Ambulatório LGBTQIAPN+ de Campos ainda sem previsão de funcioamento
Ingrid Silva (estagiária) 02/08/2023 12:05 - Atualizado em 02/08/2023 23:48
Divulgação
O ambulatório voltado para o público LGBTQIAPN+ de Campos, anunciado desde janeiro deste ano, ainda não saiu do papel e não há previsão definida para a implantação do projeto. A Política Nacional de Saúde Integral para a comunidade LGBTQIAPN+ foi instituída desde dezembro de 2011, mas após quase 12 anos ainda há dificuldades a serem enfrentadas em relação ao assunto. Segundo a Prefeitura de Campos, o ambulatório ainda não foi instalado pois ainda há alguns trâmites burocráticos a serem concluídos.
Sem previsão de abertura, a própria comunidade resolveu fazer uma campanha nas redes sociais para cobrar uma posição do Poder Público Municipal. A Frente LGBTQIAPN+ do Norte Fluminense foi uma das organizações que se engajou na campanha.

Integrante da Frente e professor de História, Rafael França falou sobre a necessidade do ambulatório e as consequências dessa demora. “É o direito à saúde, que ampara a todos no Brasil e, infelizmente, nossa população se vê alijada desse direito, muitas vezes por não receber esse atendimento adequado, por não ter acesso aos equipamentos de saúde e, quando tem acesso, por ter um atendimento que não é adequado e acaba não retornando, não dando prosseguimento no seu devido tratamento. Enquanto o ambulatório não é implementado, a nossa população continua sofrendo com isso, assim como com a transfobia, a homofobia e acaba não procurando o serviço de saúde quando tem necessidade. E o efeito disso é o desenvolvimento de doenças de quadros mais agravados”, conta.
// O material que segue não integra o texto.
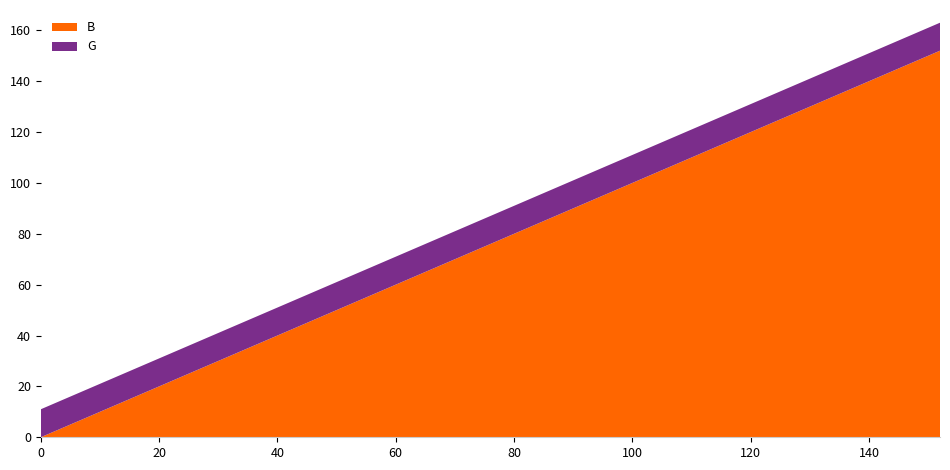

What is the highest value of the B series?

152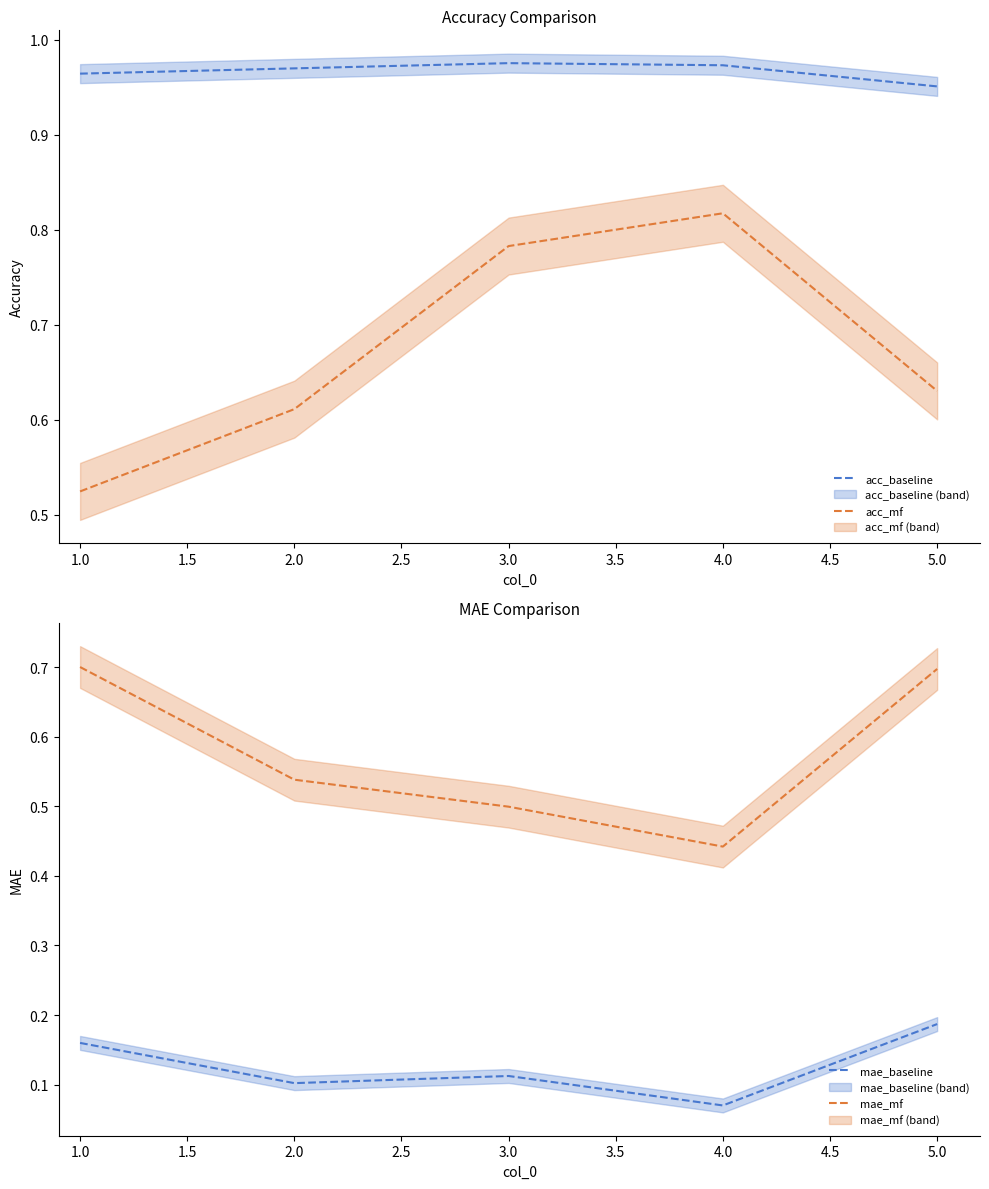

What is the average value of the mae_baseline series?

0.1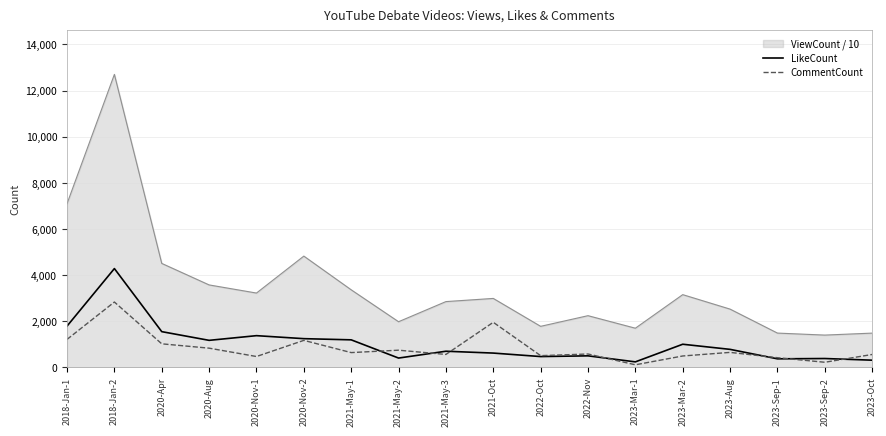

Rank the series by their maximum value, from highest to lowest.

ViewCount / 10, LikeCount, CommentCount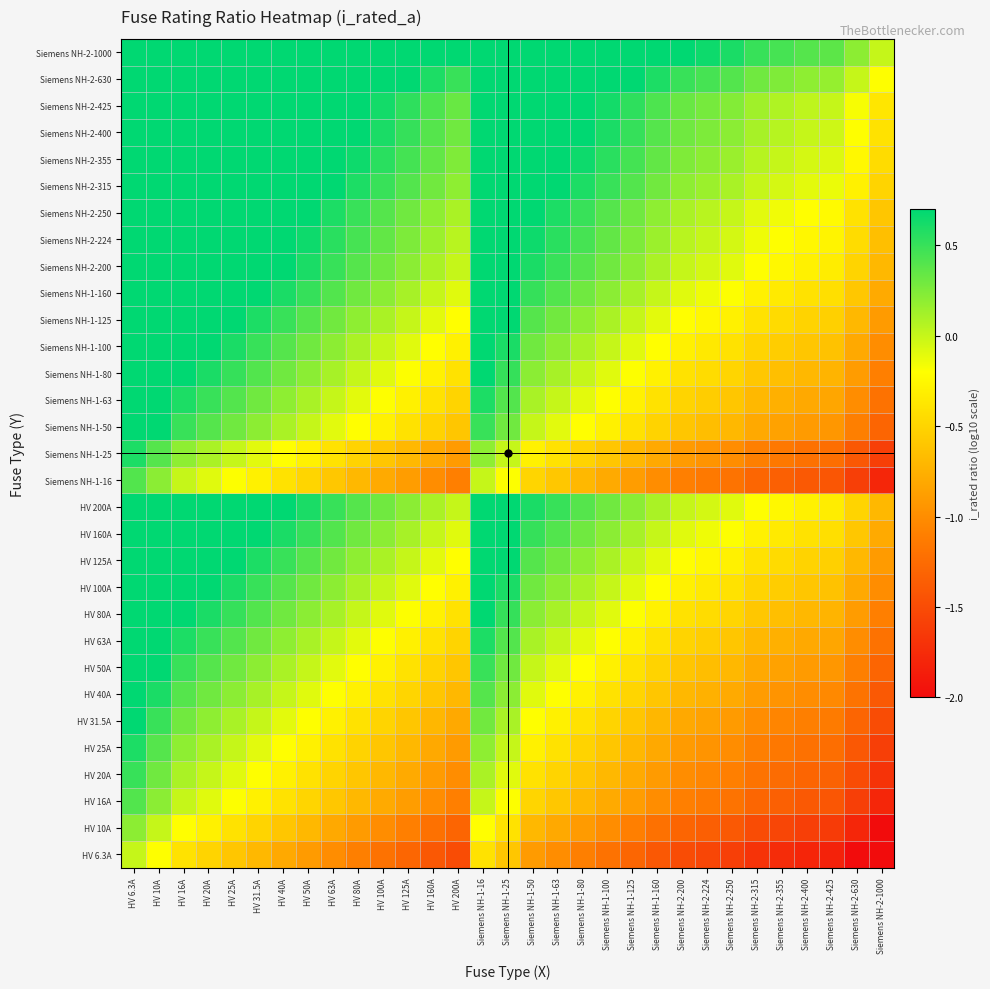

Which label corresponds to the smallest value in the chart?

Siemens NH-2-630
Para Rafael, o ambulatório seria o espaço seguro que a população teria para se sentir confortável e não violentada. Além disso, ele ressalta que a criação desse espaço faz parte da obrigação da Prefeitura. “Lembrando que isso está na política pública de saúde, isso não é algo que a Prefeitura faria além do que tem que fazer. Na verdade, a Prefeitura não está fazendo o que tem que fazer. O não acesso à saúde, essa violência institucional que a gente sofre, é também uma forma de não respeitar a nossa população. Quando isso, mesmo enquanto lei, não é implementado, a gente também está sofrendo também mais uma forma de violência ”, explicou.
Em nota, a secretaria de Saúde informou que a implantação do ambulatório para LGBTQIAPN+ passa por trâmites burocráticos: "Esclarecemos ainda, que o local para abertura do Ambulatório deve atender algumas particularidades, como, por exemplo, fácil acesso, além de dificultar a possibilidade de violência contra essa população. Dadas essas informações, ainda estão sendo concluídos alguns trâmites burocráticos que antecedem à abertura do equipamento. Assim que esses trâmites forem finalizados, estaremos divulgando a data e local de funcionamento do Ambulatório LGBTQIAPN+”.
Escuta - No mês de junho, a deputada estadual Elika Takimoto (PT) esteve em uma roda de conversa no município para ouvir as demandas dessa população. Contando com um piquenique no Cais da Lapa, ela percebeu que a maior demanda era de saúde pública, após escutar diversos relatos.